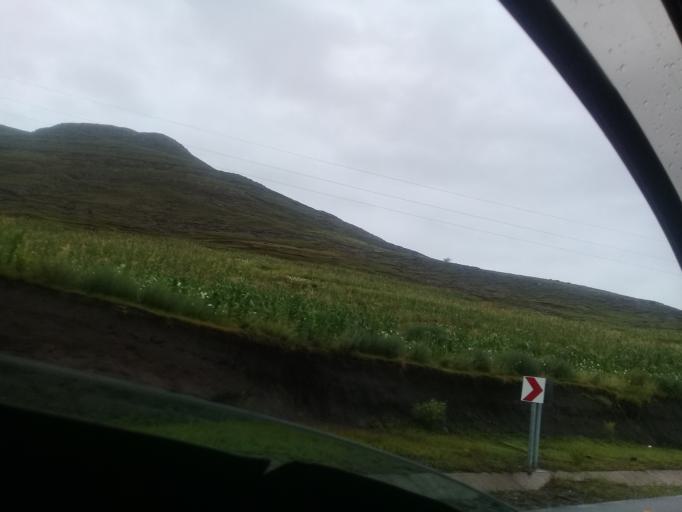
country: LS
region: Mokhotlong
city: Mokhotlong
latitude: -29.3312
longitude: 29.0300
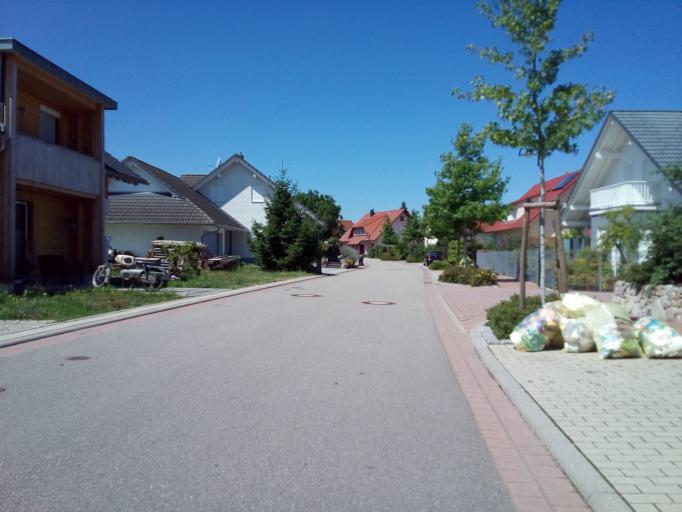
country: DE
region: Baden-Wuerttemberg
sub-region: Freiburg Region
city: Rheinau
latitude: 48.6555
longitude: 7.9267
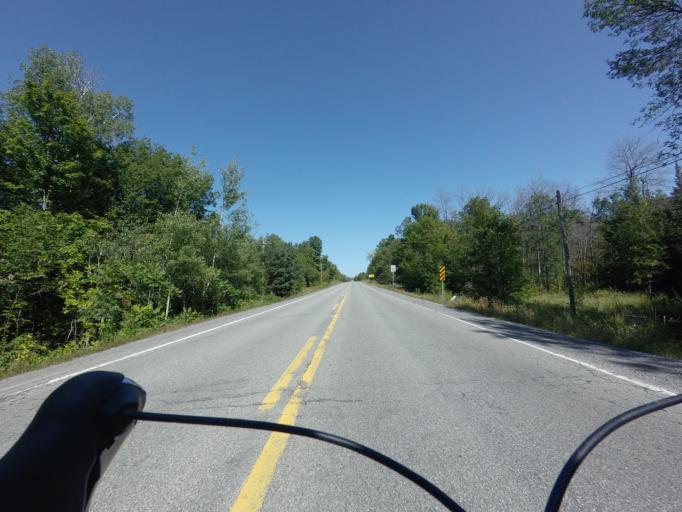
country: CA
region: Ontario
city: Bells Corners
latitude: 45.3843
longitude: -75.9453
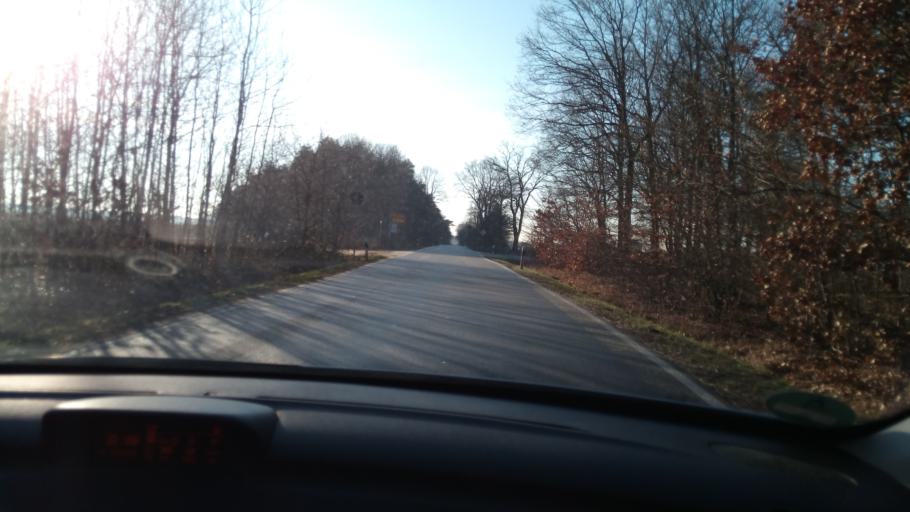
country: DE
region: Schleswig-Holstein
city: Besenthal
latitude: 53.5353
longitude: 10.7257
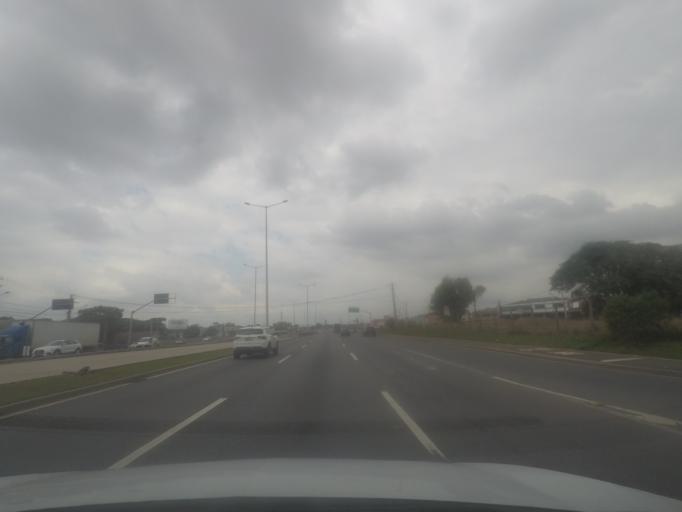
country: BR
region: Parana
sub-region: Sao Jose Dos Pinhais
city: Sao Jose dos Pinhais
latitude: -25.5213
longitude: -49.2945
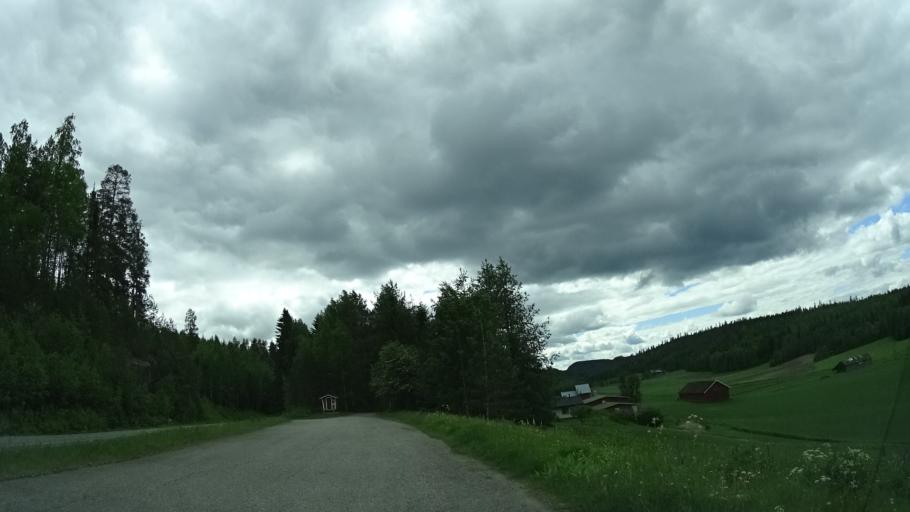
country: FI
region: Central Finland
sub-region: Jyvaeskylae
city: Toivakka
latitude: 62.0568
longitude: 26.0284
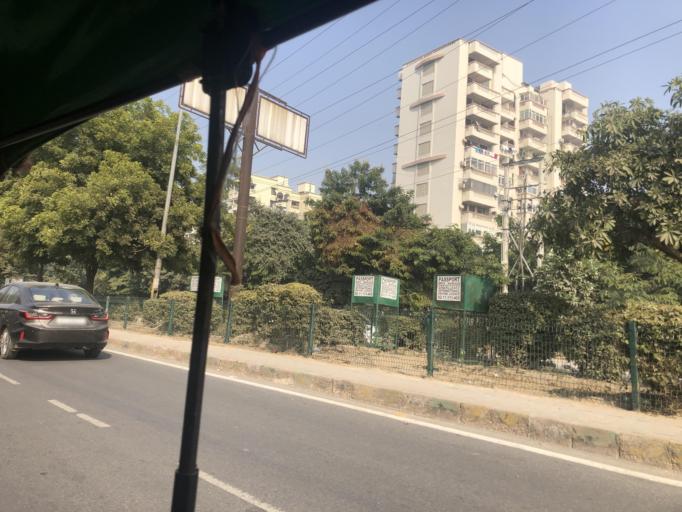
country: IN
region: Haryana
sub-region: Gurgaon
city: Gurgaon
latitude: 28.4477
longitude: 77.0790
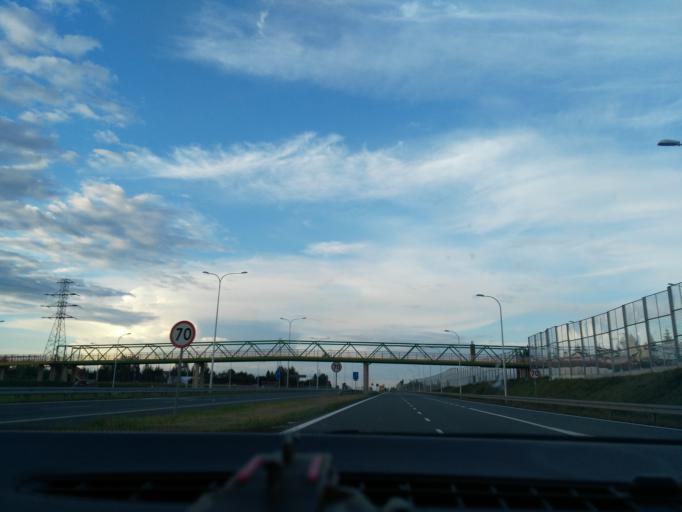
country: PL
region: Lublin Voivodeship
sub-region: Powiat lubelski
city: Jakubowice Murowane
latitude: 51.3041
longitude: 22.5900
=====
Write out the records from the beginning up to and including the line with "country: FI", reproducing each line unchanged. Omit the pictures from your answer.

country: LS
region: Mokhotlong
city: Mokhotlong
latitude: -29.3312
longitude: 29.0300
country: DE
region: Baden-Wuerttemberg
sub-region: Freiburg Region
city: Rheinau
latitude: 48.6555
longitude: 7.9267
country: CA
region: Ontario
city: Bells Corners
latitude: 45.3843
longitude: -75.9453
country: DE
region: Schleswig-Holstein
city: Besenthal
latitude: 53.5353
longitude: 10.7257
country: BR
region: Parana
sub-region: Sao Jose Dos Pinhais
city: Sao Jose dos Pinhais
latitude: -25.5213
longitude: -49.2945
country: FI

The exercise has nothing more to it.